TASKS AND EXERCISES
a) In the Clausing lathe thread, what price was hvontres quoted by Clausing for the #7686 sleeve?
b) Retype the Clausing lathe thread from "I saw an alternate" to "(Feb 13, 2014)".

DOCUMENT
········

# Clausing Cholochester "11 Lathe question



## Badge171 (Feb 10, 2014)

Hello all.
 I have the Clausing 11 Lathe my question is the spindle taper is not an MT5 or an MT4 . It is  the original collet system with the D1-3 mount. I have a faceplate with the cutout for a lathe dog but no way to center the work, Does any one know what I need to use the face plate dog combination.trying to mount and turn a Electric-motor shaft. I guess I could use the 4 Jaw with a center in it, using one of the jaws to power the dog, But not crazy about that set up.
Any help greatly appreciated
Best Regards


----------



## brightonmike (Feb 10, 2014)

I have a Clausing 12" (actually 13" swing) that did not have the center bushing when I bought it. According to Royal who provided the collet adapter for the machine the spindle taper is a MT 4.5. If you have the collet adapter you could measure it or send it to Miller Machine and they will grind one for you for 65.00. You can also contact Stonehands, a member on this forum and see if he has any. He has a lot of Clausing, Southbend , and Logan surplus parts. Or you could try to turn one yourself, which is what I have been trying from one that I got from Stonehands.  I think it is something that will require precision grinding to really get it right. Another option is Jolene Olds at Clausing, but you will pay a lot more tham the 65.00 that Miller Machine is asking. Good Luck


----------



## hvontres (Feb 10, 2014)

I got a quote from clausing for a #7686 4-1/2 to 3 sleeve for 61.04 back in January.
I saw an alternate method used by Keith fenner. He has a plain steel center that he puts in his 3 jaw. He then sets his compound to 30 degrees and re-cuts the point. That way the center is true and he dosn't need to pull off the chuck. He goes over some of the details in this video: [video=youtube;bddwK9Qal5s]http://www.youtube.com/watch?v=bddwK9Qal5s&amp;feature=c4-overview&amp;list=UUDmxnPem-pPfJQATIkfgY2Q[/video] He showed re-pointing it in an earlier one, but I can't remember which one.


----------



## Badge171 (Feb 13, 2014)

Thanks for the response.
 Think Ill give it a try and make one. 
Again than you
Frank


----------

········

DATASET EXCERPT
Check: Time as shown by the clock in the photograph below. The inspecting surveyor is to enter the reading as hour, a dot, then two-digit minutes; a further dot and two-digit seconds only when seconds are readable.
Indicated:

········

ANSWERS IN ORDER
a) $61.04

b)
I saw an alternate method used by Keith fenner. He has a plain steel center that he puts in his 3 jaw. He then sets his compound to 30 degrees and re-cuts the point. That way the center is true and he dosn't need to pull off the chuck. He goes over some of the details in this video: [video=youtube;bddwK9Qal5s]http://www.youtube.com/watch?v=bddwK9Qal5s&amp;feature=c4-overview&amp;list=UUDmxnPem-pPfJQATIkfgY2Q[/video] He showed re-pointing it in an earlier one, but I can't remember which one.


----------



## Badge171 (Feb 13, 2014)